Das Motiv dahinter dürfte klar sein: die Rettung der Steuervorteile und des Ehrenamts. Wer verzichtet schon gerne, zumal wenn das Geld knapp ist, auf einen solchen Wettbewerbsvorteil gegenüber herkömmlichen Versicherungskonzernen? Und nichts anderes bieten die Münchner ja an: ein fast schon klassisches Assekuranzprodukt, bei dem ein Verkehrsteilnehmer eine Prämie bezahlt, hier Mitgliedsbeitrag genannt, um sich für den Abschleppfall abzusichern.

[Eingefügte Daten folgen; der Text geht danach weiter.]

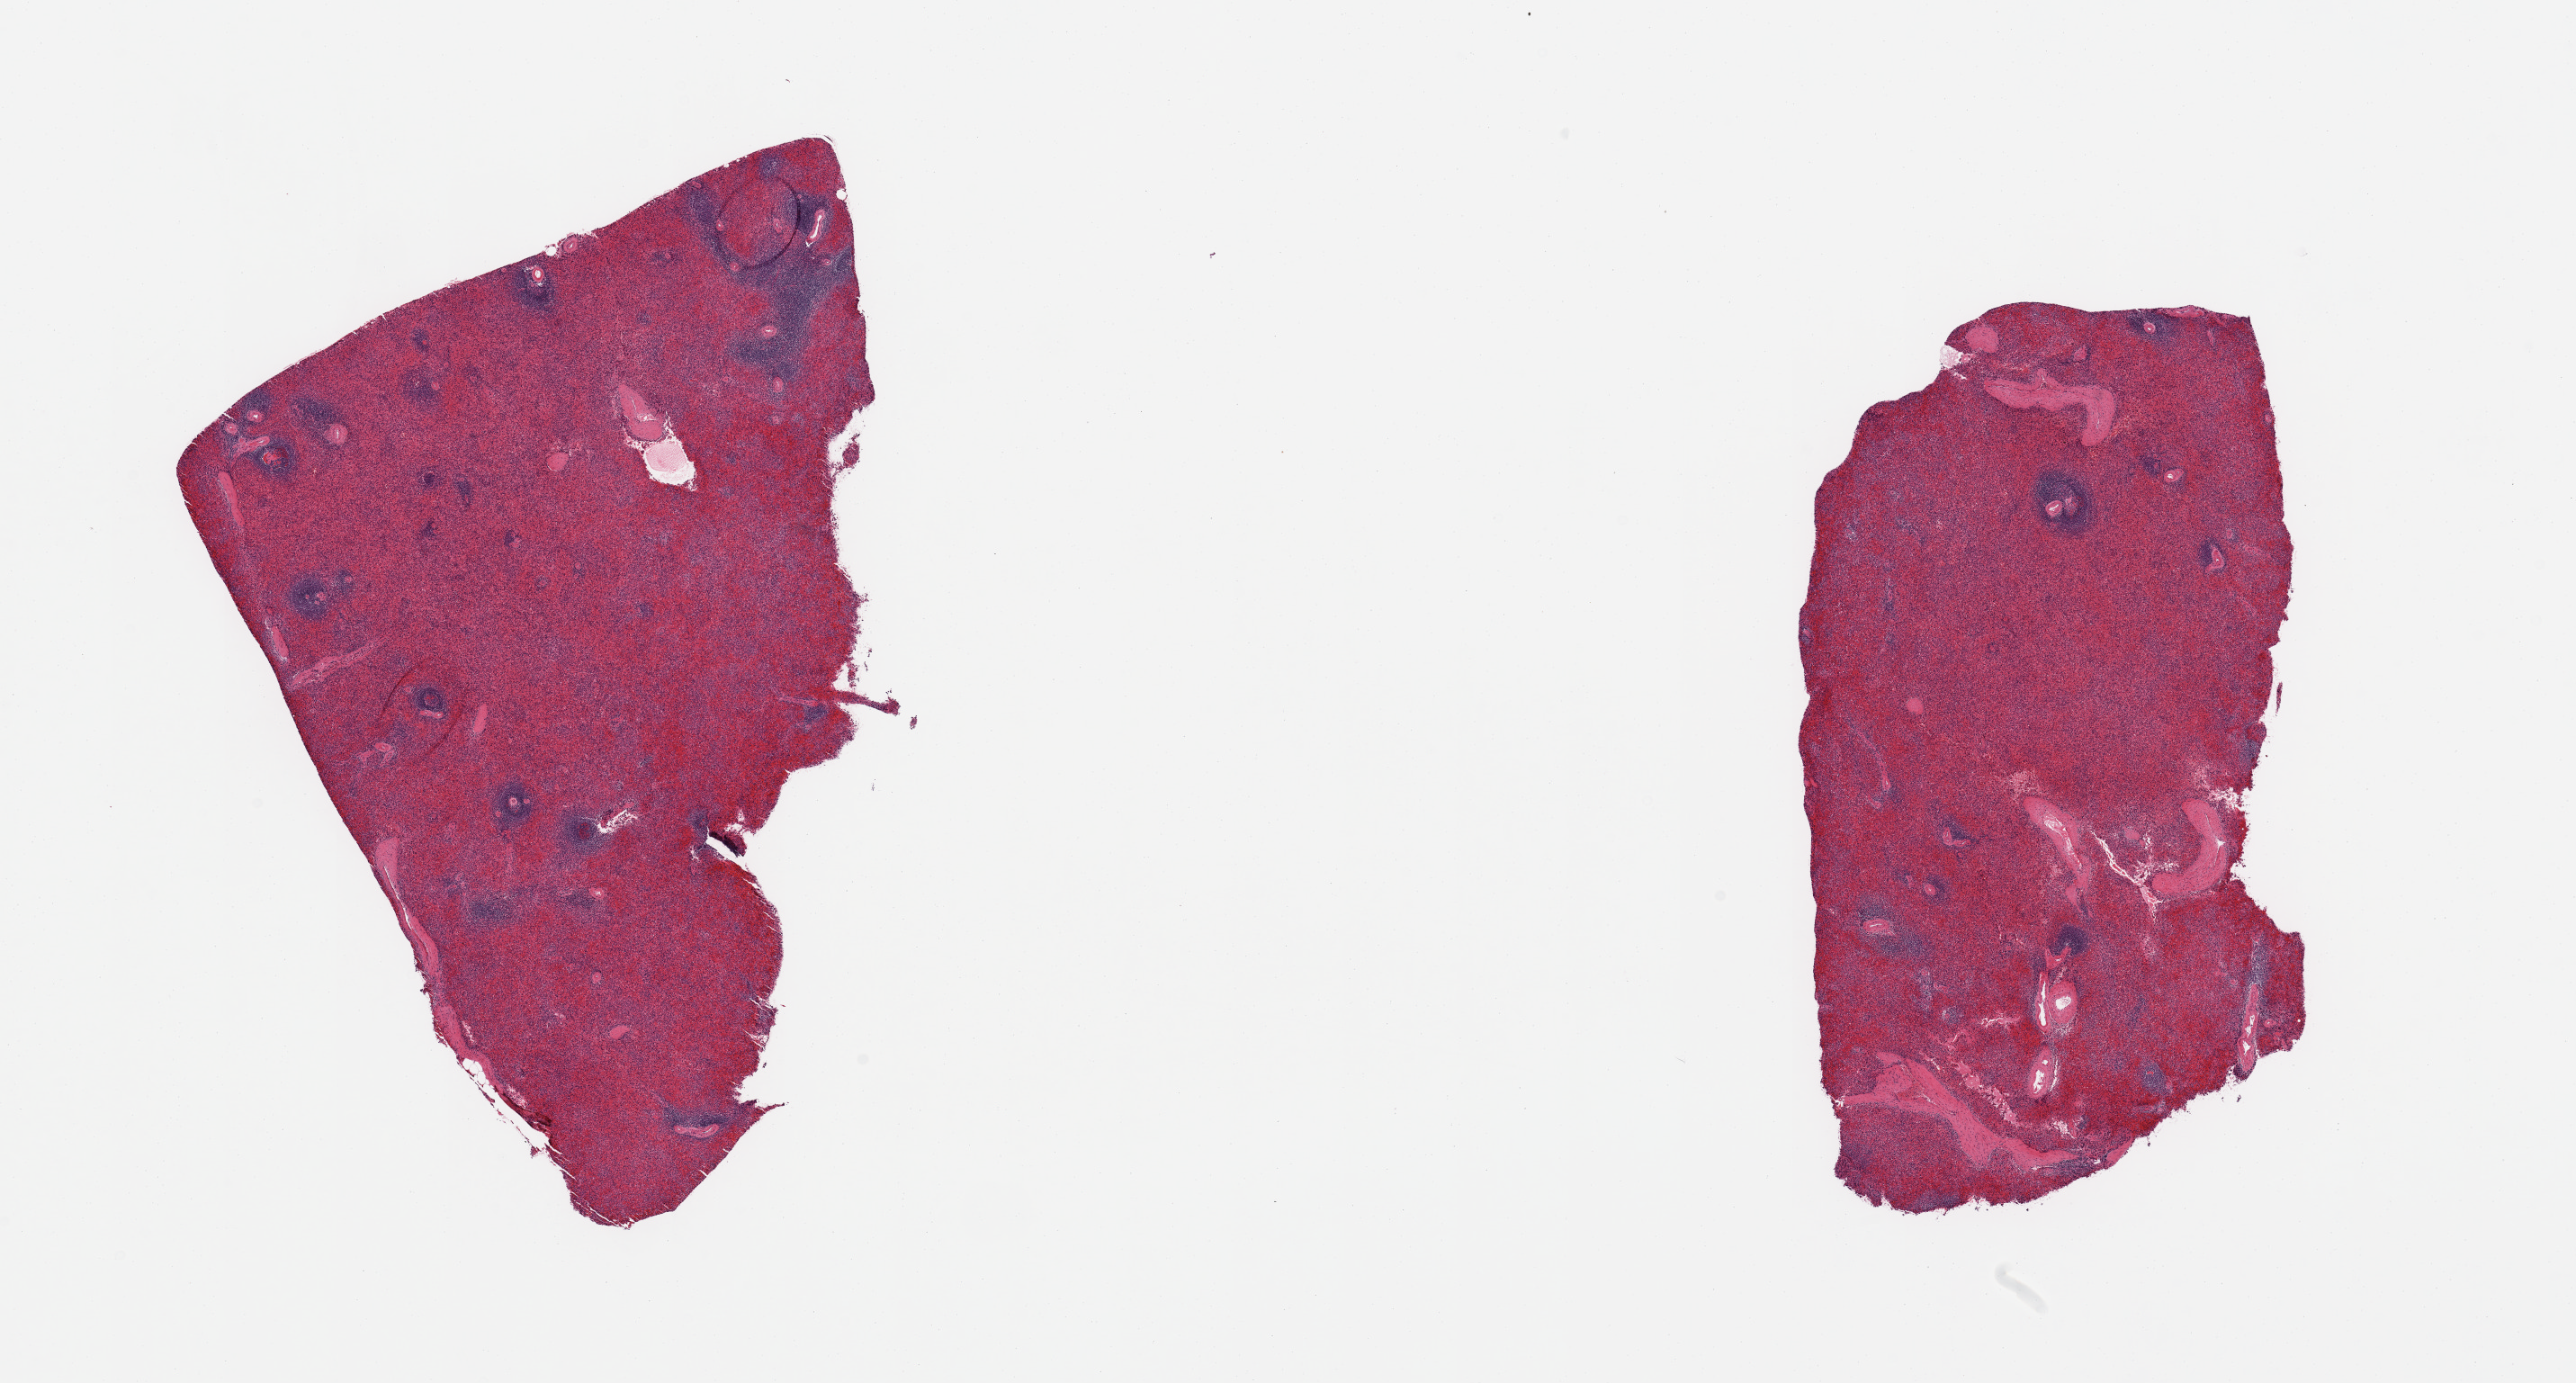
H&E whole-slide image, whole scanned area (about 22.6 x 12.2 mm) shown as a low-resolution overview. PAXgene-fixed, paraffin-embedded tissue. Section of spleen (target tissue). Tissue donor sample. Donor sex: female.
- reviewer comment on this tissue sample: 2 pieces; mild congestion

Aus ADAC-Sicht ist die Strategie also wohl richtig. Und dennoch ist sie falsch. Für die meisten Menschen ist der ADAC ein Dienstleister, keine Gemeinschaft, der man sich zugehörig fühlt wie seinem Sportverein. Europas größter Automobilclub sollte sich deshalb ehrlich machen, den Verein abwickeln, sich komplett in eine Aktiengesellschaft umwandeln, Leistungen zu Marktpreisen anbieten. Der Name, das Logo und die Geschichte des ADAC böten allemal eine tragfähige Geschäftsgrundlage, die Neuorganisation zudem die Chance, dass endlich Geldströme, Abläufe und Zuständigkeiten transparenter würden. Gezanke und Gehakel zwischen den einzelnen Einheiten und überforderte ehrenamtliche Funktionsträger lähmen heute den Club, schmälern seinen Einfluss in Berlin und Brüssel – und sind so eher Bremser der Verkehrswende als ihr Treiber, der gebraucht würde.

All das würde bei einer Neuaufstellung deutlich – und abgestellt. So eine Reform wäre am Ende für alle besser: für die Mitglieder. Und die Gesellschaft.